● **THE TASK**: For this exercise, report every line of the material that includes "hand".

● **MATERIAL PROVIDED**:
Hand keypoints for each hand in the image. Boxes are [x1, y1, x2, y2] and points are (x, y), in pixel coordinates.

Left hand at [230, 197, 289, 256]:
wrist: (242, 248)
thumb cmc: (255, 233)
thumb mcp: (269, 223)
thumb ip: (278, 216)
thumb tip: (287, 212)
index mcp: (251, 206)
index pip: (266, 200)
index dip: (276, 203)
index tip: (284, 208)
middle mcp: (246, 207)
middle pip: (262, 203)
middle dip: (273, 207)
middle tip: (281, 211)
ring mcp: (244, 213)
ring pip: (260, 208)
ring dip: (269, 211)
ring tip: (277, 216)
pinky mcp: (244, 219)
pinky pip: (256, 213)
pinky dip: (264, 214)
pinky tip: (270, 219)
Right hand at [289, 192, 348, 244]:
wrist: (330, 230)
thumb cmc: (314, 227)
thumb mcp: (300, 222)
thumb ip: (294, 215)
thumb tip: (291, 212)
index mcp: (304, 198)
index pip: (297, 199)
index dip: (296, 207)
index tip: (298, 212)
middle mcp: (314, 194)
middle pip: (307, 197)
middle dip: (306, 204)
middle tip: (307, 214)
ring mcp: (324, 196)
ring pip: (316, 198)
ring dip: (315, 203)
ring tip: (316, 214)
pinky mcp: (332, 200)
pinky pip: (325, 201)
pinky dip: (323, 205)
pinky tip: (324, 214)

--

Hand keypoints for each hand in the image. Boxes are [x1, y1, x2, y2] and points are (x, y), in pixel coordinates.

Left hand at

==

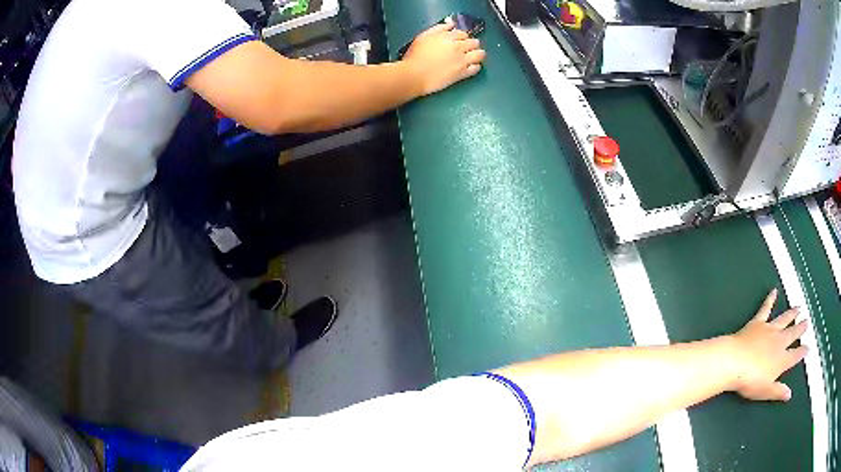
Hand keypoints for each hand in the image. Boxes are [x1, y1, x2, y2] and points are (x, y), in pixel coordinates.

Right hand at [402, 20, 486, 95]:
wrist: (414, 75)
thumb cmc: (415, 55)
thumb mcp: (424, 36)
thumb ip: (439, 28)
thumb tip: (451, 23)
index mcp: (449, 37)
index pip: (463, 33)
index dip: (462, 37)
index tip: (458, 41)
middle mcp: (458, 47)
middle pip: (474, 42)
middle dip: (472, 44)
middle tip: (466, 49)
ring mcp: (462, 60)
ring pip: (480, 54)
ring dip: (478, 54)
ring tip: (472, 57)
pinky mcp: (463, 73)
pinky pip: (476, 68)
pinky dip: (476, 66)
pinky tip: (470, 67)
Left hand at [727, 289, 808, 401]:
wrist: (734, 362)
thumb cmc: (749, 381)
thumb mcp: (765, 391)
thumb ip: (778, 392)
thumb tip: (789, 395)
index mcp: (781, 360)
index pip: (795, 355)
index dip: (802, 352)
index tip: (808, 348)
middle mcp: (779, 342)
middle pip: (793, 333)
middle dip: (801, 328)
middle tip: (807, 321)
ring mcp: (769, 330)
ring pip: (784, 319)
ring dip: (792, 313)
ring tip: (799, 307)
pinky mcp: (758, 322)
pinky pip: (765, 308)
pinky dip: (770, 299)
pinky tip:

● **RESPONSE BOX**:
Hand keypoints for each hand in the image. Boxes are [x1, y1, x2, y2] and points are (x, y), in pixel coordinates.
Left hand at [230, 197, 289, 256]:
Right hand at [289, 192, 348, 244]:
Hand keypoints for each hand in the image. Boxes are [x1, y1, x2, y2] and points are (x, y), in pixel coordinates.
Left hand at
Hand keypoints for each hand in the image. Boxes are [x1, y1, x2, y2] and points are (x, y), in pixel coordinates.
Right hand at [402, 20, 486, 95]:
Left hand at [727, 289, 808, 401]:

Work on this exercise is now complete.